Artysta w 1981 roku podjął studia w krakowskiej ASP. Rok później wyemigrował do Szwajcarii. W Langentalu koło Berna pracował jako ilustrator. W roku 1989 ukończył studia w Accademia di Belle Arti di Firanze we Florencji.
Witold Ziemiński nadal mieszka w Szwajcarii i nadal pracuje jako ilustrator i grafik. Malarstwo jest ważnym składnikiem jego życia. Obecna wystawa w Jarosławiu pokazuje zaułki szwajcarskich miast. Pokazuje tak pięknie, że z całą pewnością może zastąpić niejeden folder turystyczny.
Wypada dodać, że W.J. Ziemiński, dla jego jarosławskich przyjaciół „Asik”, był przez kilka lat związany z jarosławskim zespołem „Parametr” działającym przy Zakładach Przemysłu Dziewiarskiego „Jarlan” w Jarosławiu. Jeden z członków grupy, Zbigniew Działa, był znanym solistą wybitnej rzeszowskiej kapeli RSC. „Parametr” odnosił liczne sukcesy na krajowych przeglądach piosenki, między innymi w Myśliborzu.
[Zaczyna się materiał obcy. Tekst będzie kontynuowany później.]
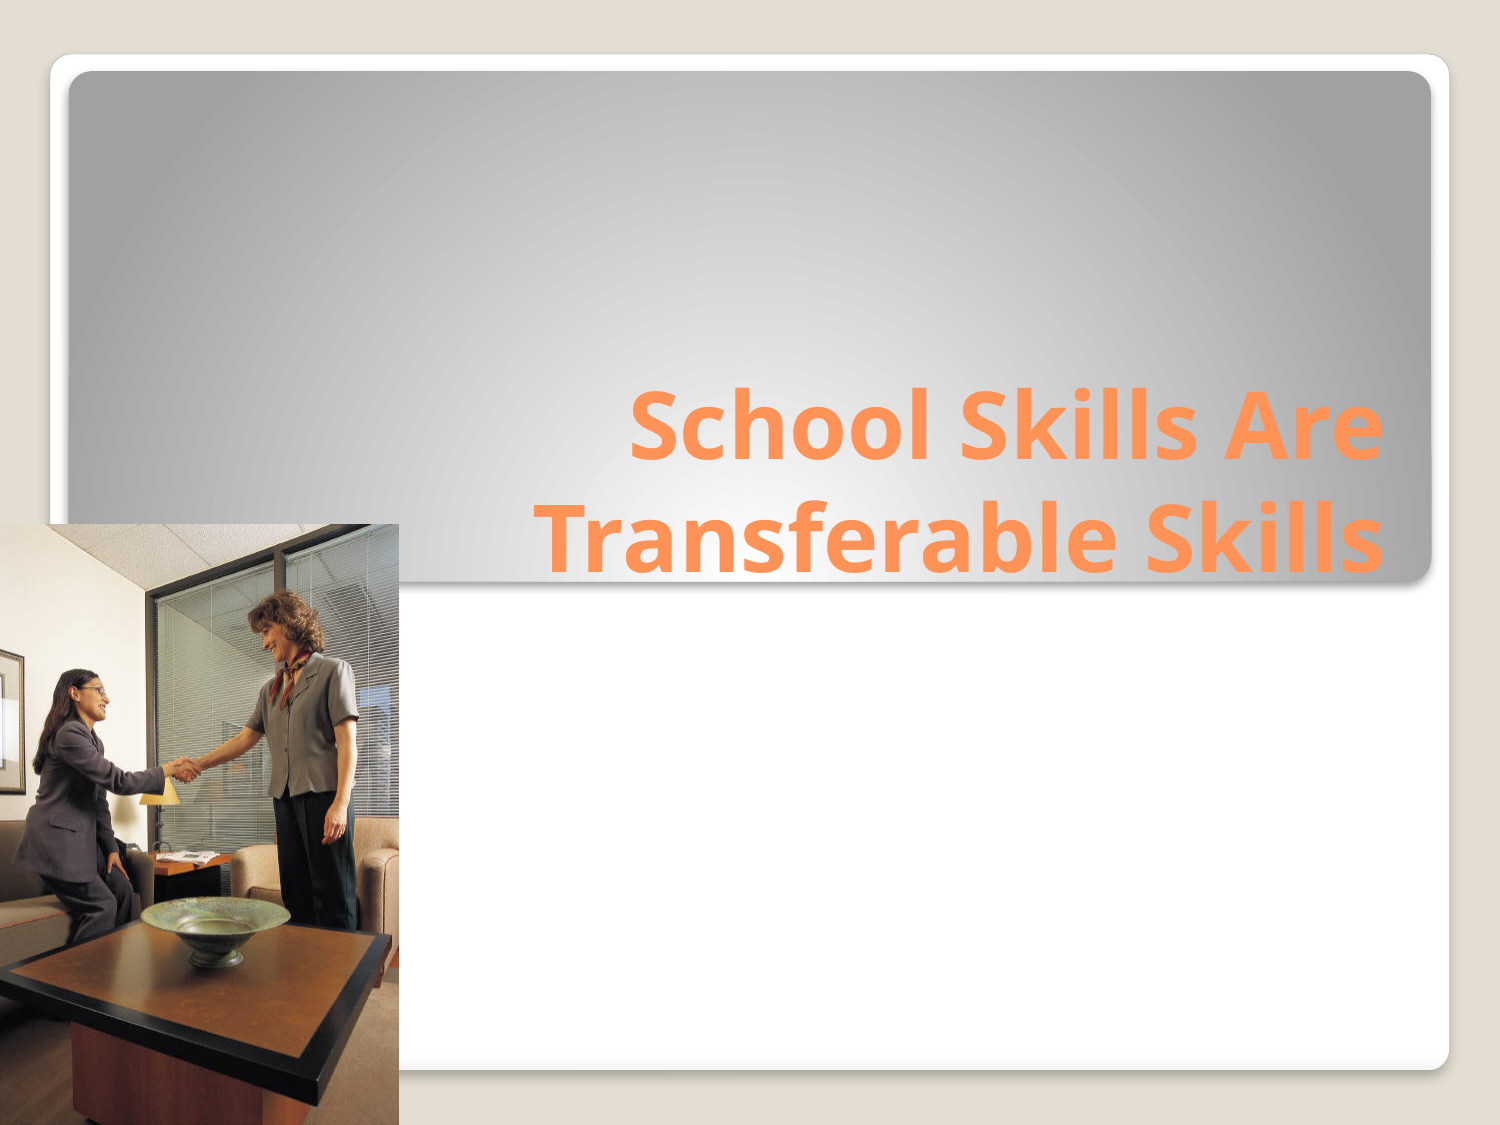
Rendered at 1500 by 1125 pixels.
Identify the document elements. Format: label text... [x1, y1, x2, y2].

picture [0, 524, 400, 1125]
title School Skills Are Transferable Skills [118, 298, 1394, 599]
Delektując się nastrojowymi obrazami Witolda Ziemińskiego nie trudno zauważyć, że muzyka pobrzmiewa w jego duszy i uroczych zakątkach Szwajcarii, pośród plenerowych kawiarnianych stolików także.
W. Ziemiński nie mógł przyjechać 31 maja na finisaż swojej wystawy. Za pośrednictwem Skype’a jednak pozdrowił wszystkich przybyłych.